Le Kremlin dit que le président Poutine est ouvert à un dialogue

JAKARTA - Le Kremlin a déclaré jeudi que le président russe Vladimir Poutine est « ouvert à un dialogue » avec le président des États-Unis Donald Trump, bien qu’il semble y avoir eu une occasion manqueée de faire un appel téléphonique entre les deux.

« Le président Trump semble avoir beaucoup de travail apres tout contact à Ankara, donc personne n’a appelé hier », a déclaré le porte-parole du Kremlin Dmitry Peskov aux journalistes lors d’une conferençe de presse, se référant aux discussions que le président des États-Unis a été en cours au cours de sa visite à la capitale turque, Ankara, où il a participé au 36e sommet de l’OTAN, rapporte Anadolu (10/7).

Après un appel téléphonique entre les dirigeants américains et russes le week-end, le Kremlin a déclaré lundi que les présidents Poutine et Trump avaient compris que leurs contacts se poursuivraient « dans un proche avenir ».

Peskov a poursuivi en disant que, bien que l’appel n’ait pas eu lieu, le président Poutine était « toujours heureux » de parler à Trump et que les deux avaient un « dialogue vraiment constructif, même s’il y avait peut-être des différences ».

« Le président Poutine est ouvert au dialogue », a ajouté Peskov.

La déclaration de Peskov a été faite un jour après que le président Trump a rencontré le président ukrainien Volodymyr Zelensky, ainsi que d’autres dirigeants, en marge du sommet de l’OTAN à Ankara.

Durant la rencontre, le président Trump a dit que les présidents Poutine et Zelensky s'efforçaient tous deux de mettre fin à la guerre russo-ukrainienne en cours, et que les États-Unis étaient prêts à « fermer l'espace aérien » au-dessus de l'Ukraine dans le cadre de garanties de sécurité pour Kiev si cela était « nécessaire ».

Le président Trump a dit que l'une des choses qu'il discuterait avec le président Zelensky serait la concession de licences à Kiev pour produire des missiles Patriot, ajoutant : « De cette façon, vous ne pouvez pas vous plaindre que nous ne leur donnons pas assez ».

Commentant cette nouvelle, Peskov a dit que Washington continuait d'approvisionner l'Ukraine en armes et en technologie militaire et que Moscou était au courant et n'était pas « optimiste ».

« Cependant, contrairement à d’autres pays impliqués dans ce conflit, les États-Unis restent engagés et continuent à s’efforcer de faciliter le processus de paix.

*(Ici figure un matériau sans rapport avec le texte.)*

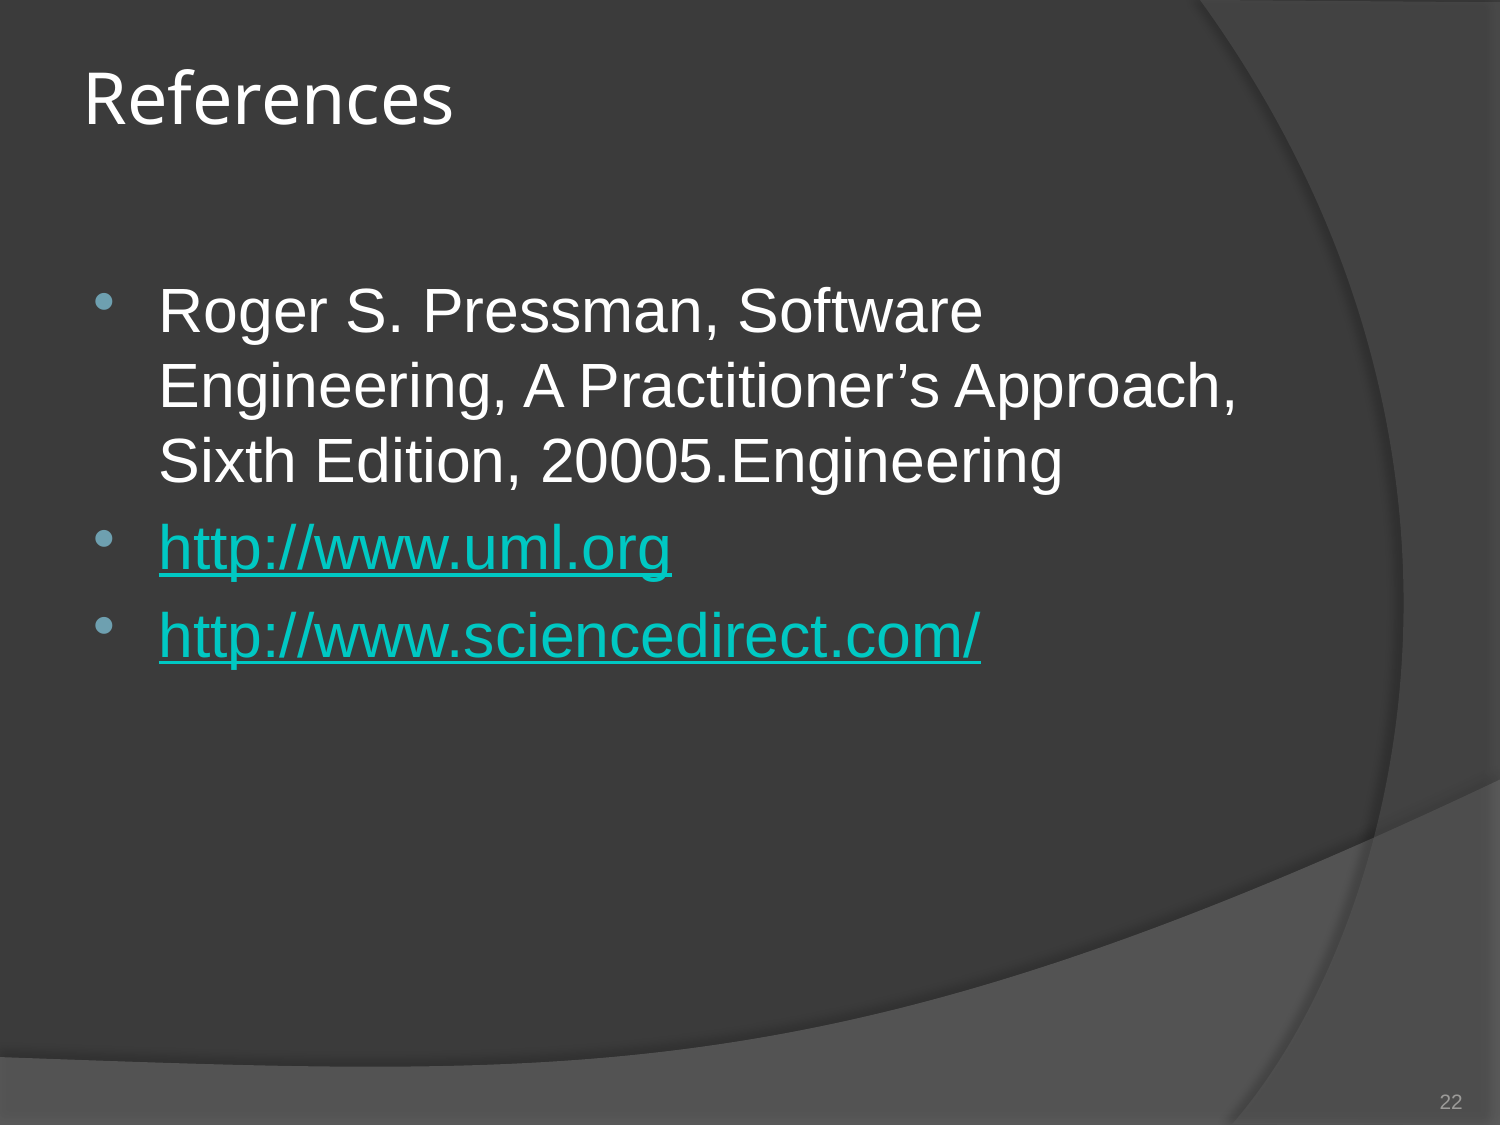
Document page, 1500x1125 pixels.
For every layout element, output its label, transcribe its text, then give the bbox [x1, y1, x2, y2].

slide_number 22 [1337, 1053, 1463, 1114]
title References [75, 45, 1300, 233]
list Roger S. Pressman, Software Engineering, A Practitioner’s Approach, Sixth Edition, 20005.Engineering http://www.uml.org http://www.sciencedirect.com/ [75, 262, 1300, 1005]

C’est dans cette perspective que nous évaluons toutes les déclarations », a expliqué Peskov, tout en prétendant qu’il y avait une « certaine dualité » dans la position des États-Unis sur l’Ukraine.

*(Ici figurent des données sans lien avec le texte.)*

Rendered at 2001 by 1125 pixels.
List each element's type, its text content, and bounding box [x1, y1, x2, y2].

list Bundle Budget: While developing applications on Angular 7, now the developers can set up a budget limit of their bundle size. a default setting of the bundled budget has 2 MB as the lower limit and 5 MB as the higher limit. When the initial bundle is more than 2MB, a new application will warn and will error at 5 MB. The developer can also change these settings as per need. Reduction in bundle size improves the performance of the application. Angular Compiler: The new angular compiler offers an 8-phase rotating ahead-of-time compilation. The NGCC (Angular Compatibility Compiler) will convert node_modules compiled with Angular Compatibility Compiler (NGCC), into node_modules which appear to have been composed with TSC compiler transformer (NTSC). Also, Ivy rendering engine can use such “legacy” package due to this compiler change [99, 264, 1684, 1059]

Peskov a contesté les déclarations du président Trump à Ankara, qui indiquent que les États-Unis sont revenus sur la voie d’une escalade des tensions avec la Russie, mais Moscou a observé « des malentendus spécifiques » à la Maison-Blanche sur la possibilité de faciliter un règlement en Ukraine par une escalade et des pressions militaires.

La préparation des États-Unis à « fermer l’espace aérien » au-dessus de l’Ukraine implique une activité de l’OTAN dans le territoire de l’État, a-t-il dit, ajoutant que c’était la raison pour laquelle la Russie continuait de mener des « opérations militaires spéciales », comme ils appellent la guerre.

Peskov a également déclaré que « de nouvelles escalades » pourraient prolonger la guerre ukrainienne dans une certaine mesure et obliger la Russie à créer « une zone tampon plus grande ».

« Par conséquent, l’intensification des tensions et des mesures d’escalade ne contribuera en rien au processus de paix », a-t-il ajouté.